Under the circumstances, the leasing situation of the Saigon Trade Centre was thus being affected. In addition, there was also new supply of office spaces coming into the market during the year. As at 31 December 2010, the occupancy rate of the Saigon Trade Centre was 76%, being remained the same as last year. Yet, the average rental rate continued to decline during the year, resulting in a 12% drop of the total rental income as compared to last year. Besides, the tax preferential period for the Saigon Trade Centre was ended. Starting from 2010, the profit tax rate of the Saigon Trade Centre has increased from 12.5% to 25%, resulting in a decrease in net profit after tax contributing to the Group.
Looking forward to 2011, it is believed that the foreign direct investments shall grow in a better rate than 2010, leading to an increase in demand for office spaces. On the other hand, the supply of office spaces is also increasing in the market. It is expected that the occupancy rate of the Saigon Trade Centre shall grow modestly whereas rental rate shall remain steady for 2011.
The rental income of the Group’s other investment properties located in Hong Kong and the PRC have been stable during the year.
Property Development
As the interest rate ran high during the year, with the mortgage interest rate reaching 20% per annum, the property market in Vietnam turned stagnant. Property transactions were minimal and property prices also declined. But the extent of decline was not much, thanks to the high inflation rate and VND devaluation. The market for developing of new property also came into stagnant. In view of the market situation and the complicated procedural applications, the Group’s project in Binh Thanh District, Hochiminh City has been progressing in a slow pace.
The Group’s another joint venture project in Binh Chanh District, Hochiminh City was not running smooth as well. The plot ratio of the project undertaken by the Vietnamese partner in according to the contract has not been granted by the relevant authorities in Vietnam. Despite efforts in resolving the issue, no resolution has been achieved yet, which therefore has also caused the delay in the pre-determined schedule of the project. The Group strives to resolve the issue with the Vietnamese partner within this year.
Benefited from the soaring prices of natural resources, Mongolia’ economy and investment atmosphere obviously improved. The property market has seen recovering though in a slow pace.
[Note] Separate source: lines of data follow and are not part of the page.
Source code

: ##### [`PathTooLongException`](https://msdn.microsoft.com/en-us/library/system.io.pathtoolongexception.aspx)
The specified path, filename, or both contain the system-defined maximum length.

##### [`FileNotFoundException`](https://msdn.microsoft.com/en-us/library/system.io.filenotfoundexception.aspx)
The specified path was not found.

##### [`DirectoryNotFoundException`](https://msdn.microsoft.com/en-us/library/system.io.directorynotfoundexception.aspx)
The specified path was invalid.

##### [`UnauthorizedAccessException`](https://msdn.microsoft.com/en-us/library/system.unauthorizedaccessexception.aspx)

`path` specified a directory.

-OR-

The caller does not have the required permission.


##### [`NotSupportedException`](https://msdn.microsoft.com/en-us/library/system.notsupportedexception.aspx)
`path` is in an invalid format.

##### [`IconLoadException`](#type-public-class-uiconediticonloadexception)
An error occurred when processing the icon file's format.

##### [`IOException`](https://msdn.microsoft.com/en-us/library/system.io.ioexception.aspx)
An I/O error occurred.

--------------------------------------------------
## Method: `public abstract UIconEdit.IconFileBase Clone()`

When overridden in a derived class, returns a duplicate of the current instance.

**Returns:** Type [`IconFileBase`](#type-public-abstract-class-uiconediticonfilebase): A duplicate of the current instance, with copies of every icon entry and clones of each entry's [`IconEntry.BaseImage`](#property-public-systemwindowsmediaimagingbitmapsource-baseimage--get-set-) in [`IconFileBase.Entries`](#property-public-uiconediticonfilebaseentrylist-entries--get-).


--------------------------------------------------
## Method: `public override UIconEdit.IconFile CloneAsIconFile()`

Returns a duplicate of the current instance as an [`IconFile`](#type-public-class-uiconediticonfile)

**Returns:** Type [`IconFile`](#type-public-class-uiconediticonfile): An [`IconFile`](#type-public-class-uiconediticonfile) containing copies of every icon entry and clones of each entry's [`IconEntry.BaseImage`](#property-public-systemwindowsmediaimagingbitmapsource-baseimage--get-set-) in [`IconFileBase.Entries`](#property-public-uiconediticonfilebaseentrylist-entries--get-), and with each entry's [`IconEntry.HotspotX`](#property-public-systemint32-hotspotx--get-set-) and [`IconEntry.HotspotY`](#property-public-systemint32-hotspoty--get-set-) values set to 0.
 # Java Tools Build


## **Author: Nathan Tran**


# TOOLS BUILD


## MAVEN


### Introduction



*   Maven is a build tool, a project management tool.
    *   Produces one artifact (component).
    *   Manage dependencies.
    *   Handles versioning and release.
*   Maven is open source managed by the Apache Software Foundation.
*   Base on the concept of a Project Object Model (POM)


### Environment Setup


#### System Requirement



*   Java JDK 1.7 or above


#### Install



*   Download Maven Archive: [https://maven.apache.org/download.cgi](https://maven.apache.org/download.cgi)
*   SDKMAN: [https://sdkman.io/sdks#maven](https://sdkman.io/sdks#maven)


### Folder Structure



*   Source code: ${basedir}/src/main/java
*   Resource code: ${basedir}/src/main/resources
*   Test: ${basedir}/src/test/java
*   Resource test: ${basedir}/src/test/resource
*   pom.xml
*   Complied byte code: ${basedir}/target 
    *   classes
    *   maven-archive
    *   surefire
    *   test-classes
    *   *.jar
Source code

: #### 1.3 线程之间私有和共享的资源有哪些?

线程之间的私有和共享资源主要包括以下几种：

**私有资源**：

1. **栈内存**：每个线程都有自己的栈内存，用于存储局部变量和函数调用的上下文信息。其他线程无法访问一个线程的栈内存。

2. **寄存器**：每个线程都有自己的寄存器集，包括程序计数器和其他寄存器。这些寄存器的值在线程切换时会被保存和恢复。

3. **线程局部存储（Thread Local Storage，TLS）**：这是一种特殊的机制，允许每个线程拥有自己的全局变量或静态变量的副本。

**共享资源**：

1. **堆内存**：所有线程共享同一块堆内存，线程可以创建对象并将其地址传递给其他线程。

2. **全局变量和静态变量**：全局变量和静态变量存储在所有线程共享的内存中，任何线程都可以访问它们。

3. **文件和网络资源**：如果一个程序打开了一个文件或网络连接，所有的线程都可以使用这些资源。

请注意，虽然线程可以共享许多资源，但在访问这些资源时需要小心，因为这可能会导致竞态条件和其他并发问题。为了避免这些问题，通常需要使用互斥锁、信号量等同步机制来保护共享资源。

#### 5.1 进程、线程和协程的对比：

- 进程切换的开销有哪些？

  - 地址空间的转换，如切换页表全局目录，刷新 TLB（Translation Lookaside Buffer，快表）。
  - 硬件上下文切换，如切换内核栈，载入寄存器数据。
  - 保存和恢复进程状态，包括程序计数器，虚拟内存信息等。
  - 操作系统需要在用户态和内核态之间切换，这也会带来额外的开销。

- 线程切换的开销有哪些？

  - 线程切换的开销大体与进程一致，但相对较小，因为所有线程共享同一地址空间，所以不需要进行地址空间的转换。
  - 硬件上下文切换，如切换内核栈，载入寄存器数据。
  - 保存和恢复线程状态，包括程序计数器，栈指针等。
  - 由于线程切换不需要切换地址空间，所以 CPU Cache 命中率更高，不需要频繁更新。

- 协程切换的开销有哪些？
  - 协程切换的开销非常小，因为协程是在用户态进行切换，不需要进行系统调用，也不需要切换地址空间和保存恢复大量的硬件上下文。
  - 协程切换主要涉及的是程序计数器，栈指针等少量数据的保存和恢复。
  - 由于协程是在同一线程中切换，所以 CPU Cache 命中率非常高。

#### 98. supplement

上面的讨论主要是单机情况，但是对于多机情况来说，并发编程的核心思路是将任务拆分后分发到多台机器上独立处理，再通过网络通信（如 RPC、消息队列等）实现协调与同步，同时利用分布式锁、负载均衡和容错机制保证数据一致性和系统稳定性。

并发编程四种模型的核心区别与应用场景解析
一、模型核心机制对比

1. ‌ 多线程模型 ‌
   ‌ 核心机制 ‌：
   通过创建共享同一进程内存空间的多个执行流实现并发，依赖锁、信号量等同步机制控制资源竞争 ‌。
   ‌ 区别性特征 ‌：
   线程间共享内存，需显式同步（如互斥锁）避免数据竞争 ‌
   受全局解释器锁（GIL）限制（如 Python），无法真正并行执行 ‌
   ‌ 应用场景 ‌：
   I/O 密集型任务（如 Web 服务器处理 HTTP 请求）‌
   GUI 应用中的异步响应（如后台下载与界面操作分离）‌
The Group will adjust the development and selling strategy of its property project in Mongolia in according to the market conditions.
Traditional Chinese Medicine ("TCM") Business
The Group’s TCM business recorded a turnover of HK$1,618,000 and an operating loss before deducting noncontrolling interest of HK$2,559,000 for the year ended 31 December 2010 (2009: loss of HK$5,494,000).
Dividend
The board of directors recommended to distribute a final dividend of HK 2 cents per share to the shareholders and together with the interim dividend of HK 4 cents per share already distributed, the total dividend for the full year of 2010 will be HK 6 cents per share.